The Mastiff Sweet Spot - Old English Mastiffs, Mastiff breeders, Mastiff studs, dogs

http://sociologycompass.files.wordpress.com/2009/12/american_pit_bull_terrier_-_seated.jpg

now if we were in Asia or Eastern Europe I would definitely guess Anatolian Shepherd Dog, but I am guessing according to historical pobability, alot of our mix dogs in the states come from English or European bloodlines.

True in the last 25 years all kinds of breeds might have been influential in his ancestry, but it would take many generations of select breeding to dilute that Olde English Mastiff and bull terrier that I am certain, is in there.

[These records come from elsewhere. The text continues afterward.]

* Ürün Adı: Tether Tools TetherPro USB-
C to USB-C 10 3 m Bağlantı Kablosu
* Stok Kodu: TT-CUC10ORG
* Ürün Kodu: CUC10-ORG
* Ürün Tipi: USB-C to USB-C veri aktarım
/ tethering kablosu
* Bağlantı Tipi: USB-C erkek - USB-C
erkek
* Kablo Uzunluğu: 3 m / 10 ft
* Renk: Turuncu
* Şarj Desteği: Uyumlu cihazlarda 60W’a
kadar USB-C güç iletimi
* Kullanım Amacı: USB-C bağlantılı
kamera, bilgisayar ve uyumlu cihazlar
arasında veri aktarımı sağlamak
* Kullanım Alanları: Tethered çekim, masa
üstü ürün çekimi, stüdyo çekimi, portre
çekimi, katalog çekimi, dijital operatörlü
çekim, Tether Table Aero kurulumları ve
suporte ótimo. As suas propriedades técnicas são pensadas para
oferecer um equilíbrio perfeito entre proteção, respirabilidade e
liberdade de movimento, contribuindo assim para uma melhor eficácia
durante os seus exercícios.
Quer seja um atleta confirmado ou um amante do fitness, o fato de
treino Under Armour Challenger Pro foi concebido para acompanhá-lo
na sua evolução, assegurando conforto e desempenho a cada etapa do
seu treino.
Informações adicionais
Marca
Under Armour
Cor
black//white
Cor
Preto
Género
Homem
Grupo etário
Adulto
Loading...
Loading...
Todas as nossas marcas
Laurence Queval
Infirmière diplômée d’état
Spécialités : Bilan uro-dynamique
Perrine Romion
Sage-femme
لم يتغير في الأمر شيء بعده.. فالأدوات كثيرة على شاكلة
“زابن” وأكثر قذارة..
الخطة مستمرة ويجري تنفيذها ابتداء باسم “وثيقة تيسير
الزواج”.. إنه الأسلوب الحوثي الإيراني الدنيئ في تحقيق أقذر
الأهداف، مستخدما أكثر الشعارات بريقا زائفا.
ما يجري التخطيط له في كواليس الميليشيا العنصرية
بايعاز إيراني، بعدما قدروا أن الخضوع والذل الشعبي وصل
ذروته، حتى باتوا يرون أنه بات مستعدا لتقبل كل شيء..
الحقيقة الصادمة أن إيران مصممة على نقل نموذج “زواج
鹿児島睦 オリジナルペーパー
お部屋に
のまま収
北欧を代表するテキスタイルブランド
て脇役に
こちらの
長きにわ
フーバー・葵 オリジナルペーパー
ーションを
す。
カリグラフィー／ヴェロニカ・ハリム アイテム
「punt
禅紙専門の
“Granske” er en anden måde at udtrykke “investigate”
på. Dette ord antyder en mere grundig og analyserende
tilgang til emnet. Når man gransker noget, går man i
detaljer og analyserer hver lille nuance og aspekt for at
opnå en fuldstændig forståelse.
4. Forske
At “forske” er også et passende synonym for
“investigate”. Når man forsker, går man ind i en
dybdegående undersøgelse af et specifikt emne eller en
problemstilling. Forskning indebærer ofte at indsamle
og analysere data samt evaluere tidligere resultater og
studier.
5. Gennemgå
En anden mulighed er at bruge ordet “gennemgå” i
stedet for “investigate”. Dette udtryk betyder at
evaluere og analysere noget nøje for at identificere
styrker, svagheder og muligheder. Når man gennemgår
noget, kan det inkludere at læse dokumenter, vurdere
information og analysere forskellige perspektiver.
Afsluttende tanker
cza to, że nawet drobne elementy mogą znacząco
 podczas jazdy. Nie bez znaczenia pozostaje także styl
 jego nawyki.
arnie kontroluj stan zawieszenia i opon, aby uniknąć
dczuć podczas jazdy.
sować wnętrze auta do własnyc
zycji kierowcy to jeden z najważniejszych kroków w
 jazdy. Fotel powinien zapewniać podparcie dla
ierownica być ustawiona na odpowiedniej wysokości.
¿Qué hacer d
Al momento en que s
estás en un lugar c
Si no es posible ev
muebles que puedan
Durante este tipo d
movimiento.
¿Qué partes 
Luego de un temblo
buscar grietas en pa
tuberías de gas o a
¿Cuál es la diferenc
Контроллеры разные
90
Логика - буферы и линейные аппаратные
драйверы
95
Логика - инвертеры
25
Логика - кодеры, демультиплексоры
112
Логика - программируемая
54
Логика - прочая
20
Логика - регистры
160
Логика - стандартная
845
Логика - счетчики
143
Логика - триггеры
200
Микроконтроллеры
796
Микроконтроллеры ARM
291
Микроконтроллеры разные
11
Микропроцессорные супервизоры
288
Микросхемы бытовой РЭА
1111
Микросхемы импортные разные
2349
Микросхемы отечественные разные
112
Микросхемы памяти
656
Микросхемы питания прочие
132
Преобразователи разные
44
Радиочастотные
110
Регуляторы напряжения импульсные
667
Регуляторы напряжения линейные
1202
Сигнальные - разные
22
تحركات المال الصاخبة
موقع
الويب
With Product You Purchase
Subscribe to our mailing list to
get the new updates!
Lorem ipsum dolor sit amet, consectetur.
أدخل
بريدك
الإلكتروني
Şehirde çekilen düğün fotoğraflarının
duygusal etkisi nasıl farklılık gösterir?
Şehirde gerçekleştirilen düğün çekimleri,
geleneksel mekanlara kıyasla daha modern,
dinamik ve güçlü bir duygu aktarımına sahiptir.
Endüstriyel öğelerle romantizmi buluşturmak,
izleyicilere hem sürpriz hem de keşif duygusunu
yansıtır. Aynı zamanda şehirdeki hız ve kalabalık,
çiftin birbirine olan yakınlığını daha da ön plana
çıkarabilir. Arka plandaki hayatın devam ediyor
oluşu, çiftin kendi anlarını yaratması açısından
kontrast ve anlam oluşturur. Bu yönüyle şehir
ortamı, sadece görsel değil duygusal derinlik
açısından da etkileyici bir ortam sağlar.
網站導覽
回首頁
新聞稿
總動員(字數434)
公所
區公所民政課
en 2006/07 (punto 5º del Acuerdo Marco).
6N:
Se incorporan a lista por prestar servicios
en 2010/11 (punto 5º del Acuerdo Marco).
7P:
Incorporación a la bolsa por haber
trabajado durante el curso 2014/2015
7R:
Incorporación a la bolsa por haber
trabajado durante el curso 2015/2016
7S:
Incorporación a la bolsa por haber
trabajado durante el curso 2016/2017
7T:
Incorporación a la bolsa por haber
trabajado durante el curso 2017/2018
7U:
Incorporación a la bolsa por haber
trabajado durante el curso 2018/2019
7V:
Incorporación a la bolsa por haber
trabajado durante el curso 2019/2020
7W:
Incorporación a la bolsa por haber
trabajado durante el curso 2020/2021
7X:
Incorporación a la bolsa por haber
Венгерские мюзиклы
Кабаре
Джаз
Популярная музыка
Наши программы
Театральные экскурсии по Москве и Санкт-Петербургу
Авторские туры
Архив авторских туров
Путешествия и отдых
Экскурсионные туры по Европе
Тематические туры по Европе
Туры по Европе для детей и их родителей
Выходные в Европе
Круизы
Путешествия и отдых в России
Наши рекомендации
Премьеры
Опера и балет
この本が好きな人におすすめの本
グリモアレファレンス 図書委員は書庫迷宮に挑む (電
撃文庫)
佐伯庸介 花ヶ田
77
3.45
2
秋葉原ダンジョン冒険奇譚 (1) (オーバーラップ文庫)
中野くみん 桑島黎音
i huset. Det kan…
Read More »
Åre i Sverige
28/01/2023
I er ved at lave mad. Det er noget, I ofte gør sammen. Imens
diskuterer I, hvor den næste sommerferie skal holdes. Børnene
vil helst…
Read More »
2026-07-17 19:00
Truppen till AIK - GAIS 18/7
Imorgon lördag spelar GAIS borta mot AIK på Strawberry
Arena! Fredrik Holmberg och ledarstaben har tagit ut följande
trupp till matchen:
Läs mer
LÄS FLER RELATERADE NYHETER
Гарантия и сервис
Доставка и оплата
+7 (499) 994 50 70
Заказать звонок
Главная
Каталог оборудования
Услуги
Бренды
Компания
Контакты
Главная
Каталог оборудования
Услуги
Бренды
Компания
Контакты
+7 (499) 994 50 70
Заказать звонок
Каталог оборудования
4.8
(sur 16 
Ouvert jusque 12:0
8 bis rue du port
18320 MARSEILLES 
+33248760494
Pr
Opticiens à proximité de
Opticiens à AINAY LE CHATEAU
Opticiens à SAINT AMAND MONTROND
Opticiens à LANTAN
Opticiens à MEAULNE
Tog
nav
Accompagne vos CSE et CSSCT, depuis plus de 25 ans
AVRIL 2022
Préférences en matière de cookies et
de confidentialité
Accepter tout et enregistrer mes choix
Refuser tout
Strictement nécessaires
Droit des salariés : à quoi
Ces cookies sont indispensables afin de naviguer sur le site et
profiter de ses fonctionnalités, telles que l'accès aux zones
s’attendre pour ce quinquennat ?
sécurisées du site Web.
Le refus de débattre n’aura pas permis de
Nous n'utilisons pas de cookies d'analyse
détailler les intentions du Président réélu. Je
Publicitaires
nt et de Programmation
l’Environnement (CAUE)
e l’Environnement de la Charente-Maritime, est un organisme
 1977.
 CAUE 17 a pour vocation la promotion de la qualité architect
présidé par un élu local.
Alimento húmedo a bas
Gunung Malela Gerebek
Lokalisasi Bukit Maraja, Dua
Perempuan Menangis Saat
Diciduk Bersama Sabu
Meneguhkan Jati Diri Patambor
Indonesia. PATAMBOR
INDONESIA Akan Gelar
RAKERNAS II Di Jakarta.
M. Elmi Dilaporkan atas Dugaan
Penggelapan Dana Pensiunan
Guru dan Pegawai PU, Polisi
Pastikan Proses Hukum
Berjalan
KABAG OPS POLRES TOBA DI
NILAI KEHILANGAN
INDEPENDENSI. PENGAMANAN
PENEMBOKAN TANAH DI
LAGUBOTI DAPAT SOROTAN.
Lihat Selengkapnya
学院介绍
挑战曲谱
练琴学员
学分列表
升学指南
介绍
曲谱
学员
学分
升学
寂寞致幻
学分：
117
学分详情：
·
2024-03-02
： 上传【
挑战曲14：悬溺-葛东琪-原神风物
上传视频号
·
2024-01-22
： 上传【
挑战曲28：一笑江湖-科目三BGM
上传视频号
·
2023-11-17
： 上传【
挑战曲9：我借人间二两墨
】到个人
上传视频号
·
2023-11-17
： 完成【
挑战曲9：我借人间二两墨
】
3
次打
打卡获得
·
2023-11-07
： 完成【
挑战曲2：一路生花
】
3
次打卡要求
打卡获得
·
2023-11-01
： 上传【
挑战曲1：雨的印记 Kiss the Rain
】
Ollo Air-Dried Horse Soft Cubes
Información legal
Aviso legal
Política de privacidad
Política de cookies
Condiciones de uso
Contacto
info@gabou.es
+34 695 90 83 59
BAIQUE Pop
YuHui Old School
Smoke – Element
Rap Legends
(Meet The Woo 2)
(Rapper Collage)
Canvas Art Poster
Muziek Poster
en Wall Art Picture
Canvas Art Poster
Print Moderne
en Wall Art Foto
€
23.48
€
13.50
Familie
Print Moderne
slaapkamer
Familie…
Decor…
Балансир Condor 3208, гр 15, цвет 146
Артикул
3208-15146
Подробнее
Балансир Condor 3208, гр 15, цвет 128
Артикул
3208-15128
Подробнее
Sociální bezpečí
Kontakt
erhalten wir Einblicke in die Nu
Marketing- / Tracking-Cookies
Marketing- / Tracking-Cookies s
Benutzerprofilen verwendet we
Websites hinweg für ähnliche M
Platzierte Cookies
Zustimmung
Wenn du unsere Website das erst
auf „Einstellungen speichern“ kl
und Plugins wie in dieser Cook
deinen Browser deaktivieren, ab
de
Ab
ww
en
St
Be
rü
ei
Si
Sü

I dont go by looks alone, i go by historical migration of man and canine.

50% Mastiff
25% Pit
25% at most Shepherd ( that shepherd being of molloser blood and mixed itself)

....i like this game too.


----------



## Lex's Guardian (Aug 8, 2009)

Maybe it's just me but I see Lab & Chow mix with maybe sharpei. That was my first thought


----------



## Black Rabbit (Nov 14, 2009)

I'm kinda thinking Lab and Akita maybe some thing else in there too.


----------



## American_Pit13 (Apr 23, 2007)

I love guessing breeds! 

I say Lab/Akita.. Or Shep and also see the mastiff that Nina mentioned.. I thought I would be the only one to say mastiff lmao.


----------



## aimee235 (Apr 29, 2007)

I think mastiff/Akita


----------



## dixieland (Aug 14, 2009)

I'm terrible at guessing breeds.Part of me wants to say Shephard mix (with what I don't know) because of the tail and kinda long snout.Mixed with.......I don't know.Maybe Lab,maybe Akita? I don't know.I have no clue!


----------



## beccaboo (Dec 27, 2009)

so i saw pics of some mixed mutts the other day and now i can't find em for the life of me- but i wanna say lab and either english or bullmastiff. shes got the mask and the liner. totally has the lab tail and hair. super deep and wide chest tho which made the pit idea seem wrong. that and i've never seen a lab/pit mix this big before. ever. hahaha. shepherds are usually built so much more athletic and this girl has almost NO waist at all. she is friendly but VERY stubborn which makes me think mastiff again as i heard their training is a lot like training pits. thots about that?


----------



## Loki (Feb 23, 2010)

I would say an akita mix


----------